Beneath this task are records; print exactly the stretch of them from the line with "Mask and Face" through the line with "Am I responsible for communicating Health", both ends included.
----- Task data -----
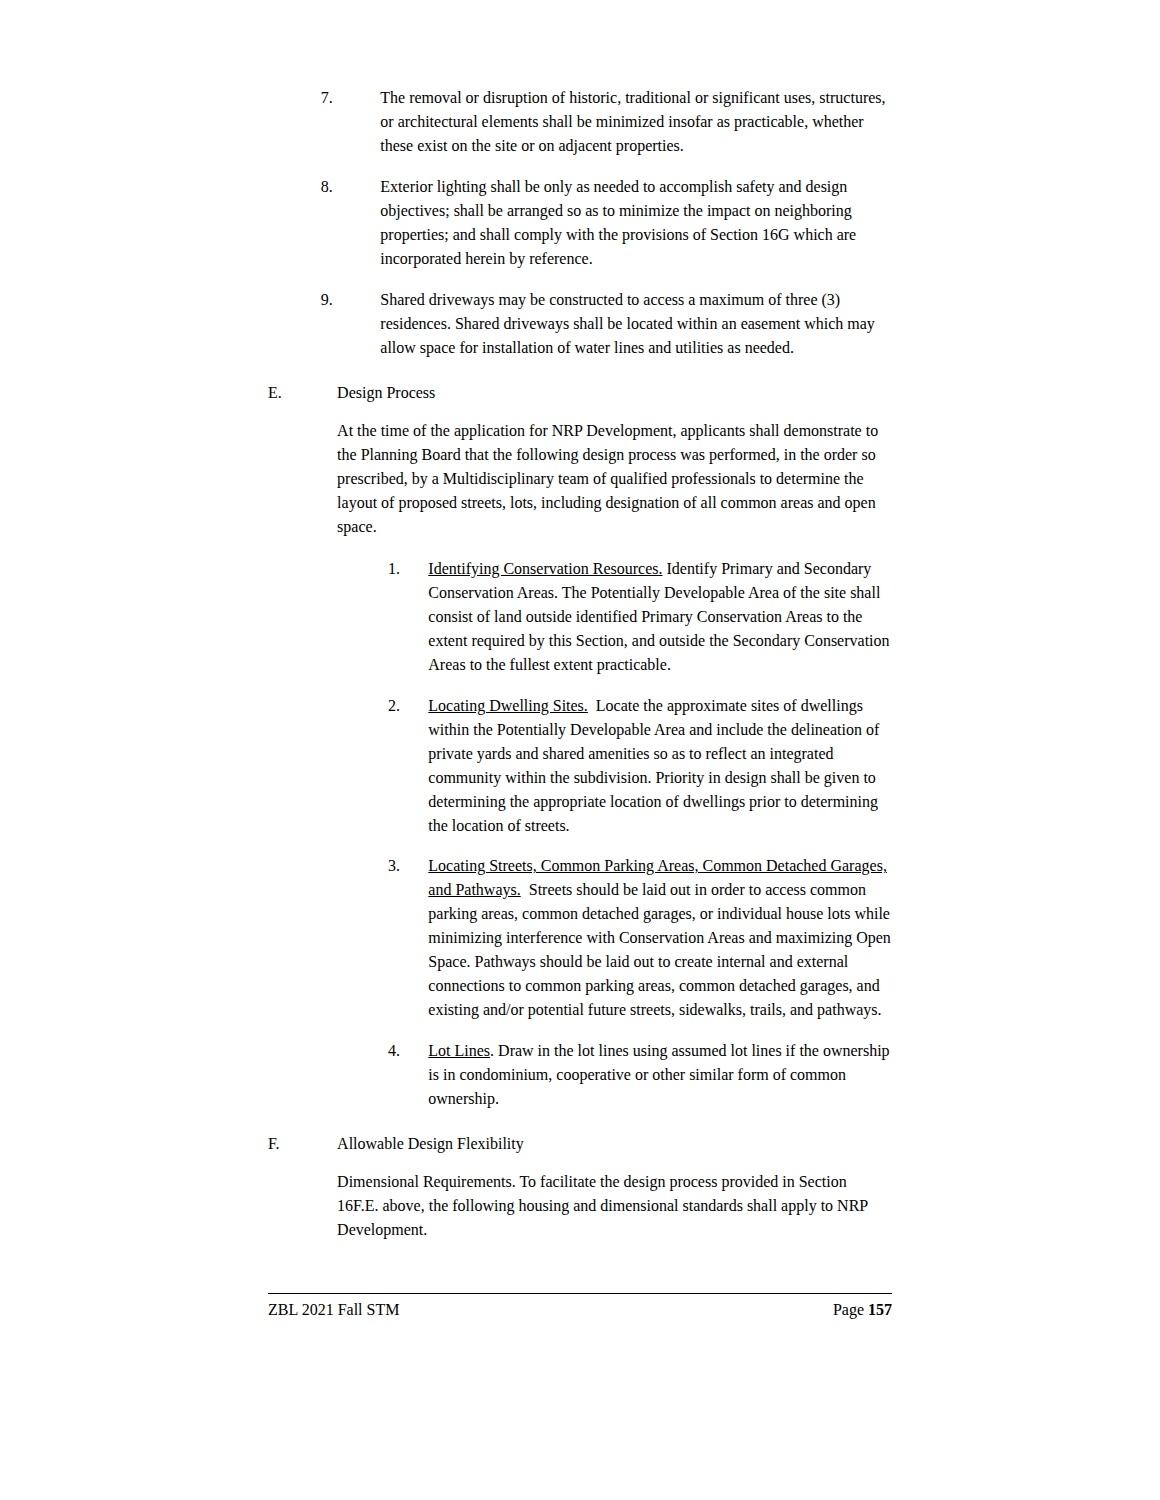7.
The removal or disruption of historic, traditional or significant uses, structures, or architectural elements shall be minimized insofar as practicable, whether these exist on the site or on adjacent properties.
8.
Exterior lighting shall be only as needed to accomplish safety and design objectives; shall be arranged so as to minimize the impact on neighboring properties; and shall comply with the provisions of Section 16G which are incorporated herein by reference.
9.
Shared driveways may be constructed to access a maximum of three (3) residences. Shared driveways shall be located within an easement which may allow space for installation of water lines and utilities as needed.
E.
Design Process
At the time of the application for NRP Development, applicants shall demonstrate to the Planning Board that the following design process was performed, in the order so prescribed, by a Multidisciplinary team of qualified professionals to determine the layout of proposed streets, lots, including designation of all common areas and open space.
1.
Identifying Conservation Resources. Identify Primary and Secondary Conservation Areas. The Potentially Developable Area of the site shall consist of land outside identified Primary Conservation Areas to the extent required by this Section, and outside the Secondary Conservation Areas to the fullest extent practicable.
2.
Locating Dwelling Sites. Locate the approximate sites of dwellings within the Potentially Developable Area and include the delineation of private yards and shared amenities so as to reflect an integrated community within the subdivision. Priority in design shall be given to determining the appropriate location of dwellings prior to determining the location of streets.
3.
Locating Streets, Common Parking Areas, Common Detached Garages, and Pathways. Streets should be laid out in order to access common parking areas, common detached garages, or individual house lots while minimizing interference with Conservation Areas and maximizing Open Space. Pathways should be laid out to create internal and external connections to common parking areas, common detached garages, and existing and/or potential future streets, sidewalks, trails, and pathways.
4.
Lot Lines. Draw in the lot lines using assumed lot lines if the ownership is in condominium, cooperative or other similar form of common ownership.
F.
Allowable Design Flexibility
Dimensional Requirements. To facilitate the design process provided in Section 16F.E. above, the following housing and dimensional standards shall apply to NRP Development.
ZBL 2021 Fall STM
Page 157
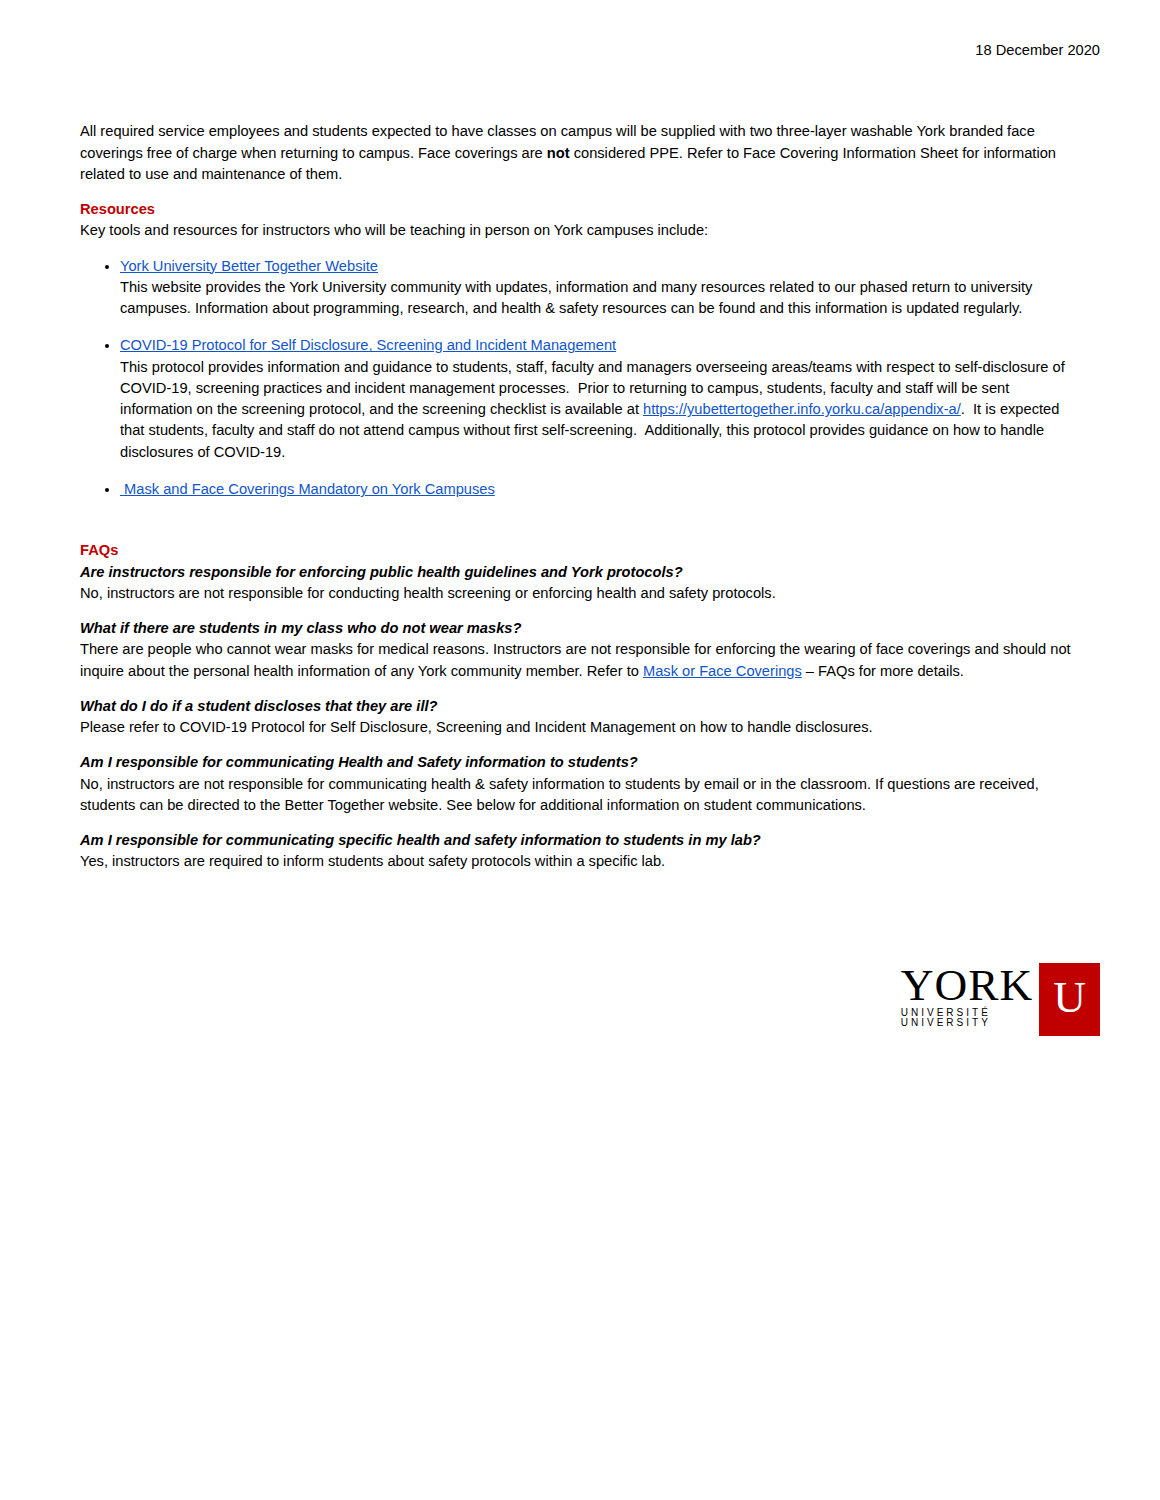18 December 2020
All required service employees and students expected to have classes on campus will be supplied with two three-layer washable York branded face coverings free of charge when returning to campus. Face coverings are not considered PPE. Refer to Face Covering Information Sheet for information related to use and maintenance of them.
Resources
Key tools and resources for instructors who will be teaching in person on York campuses include:
York University Better Together Website
This website provides the York University community with updates, information and many resources related to our phased return to university campuses. Information about programming, research, and health & safety resources can be found and this information is updated regularly.
COVID-19 Protocol for Self Disclosure, Screening and Incident Management
This protocol provides information and guidance to students, staff, faculty and managers overseeing areas/teams with respect to self-disclosure of COVID-19, screening practices and incident management processes. Prior to returning to campus, students, faculty and staff will be sent information on the screening protocol, and the screening checklist is available at https://yubettertogether.info.yorku.ca/appendix-a/. It is expected that students, faculty and staff do not attend campus without first self-screening. Additionally, this protocol provides guidance on how to handle disclosures of COVID-19.
Mask and Face Coverings Mandatory on York Campuses
FAQs
Are instructors responsible for enforcing public health guidelines and York protocols?
No, instructors are not responsible for conducting health screening or enforcing health and safety protocols.
What if there are students in my class who do not wear masks?
There are people who cannot wear masks for medical reasons. Instructors are not responsible for enforcing the wearing of face coverings and should not inquire about the personal health information of any York community member. Refer to Mask or Face Coverings – FAQs for more details.
What do I do if a student discloses that they are ill?
Please refer to COVID-19 Protocol for Self Disclosure, Screening and Incident Management on how to handle disclosures.
Am I responsible for communicating Health and Safety information to students?
No, instructors are not responsible for communicating health & safety information to students by email or in the classroom. If questions are received, students can be directed to the Better Together website. See below for additional information on student communications.
Am I responsible for communicating specific health and safety information to students in my lab?
Yes, instructors are required to inform students about safety protocols within a specific lab.
YORK UNIVERSITÉ UNIVERSITY
U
-----
Result of the task –
Mask and Face Coverings Mandatory on York Campuses
FAQs
Are instructors responsible for enforcing public health guidelines and York protocols?
No, instructors are not responsible for conducting health screening or enforcing health and safety protocols.
What if there are students in my class who do not wear masks?
There are people who cannot wear masks for medical reasons. Instructors are not responsible for enforcing the wearing of face coverings and should not inquire about the personal health information of any York community member. Refer to Mask or Face Coverings – FAQs for more details.
What do I do if a student discloses that they are ill?
Please refer to COVID-19 Protocol for Self Disclosure, Screening and Incident Management on how to handle disclosures.
Am I responsible for communicating Health and Safety information to students?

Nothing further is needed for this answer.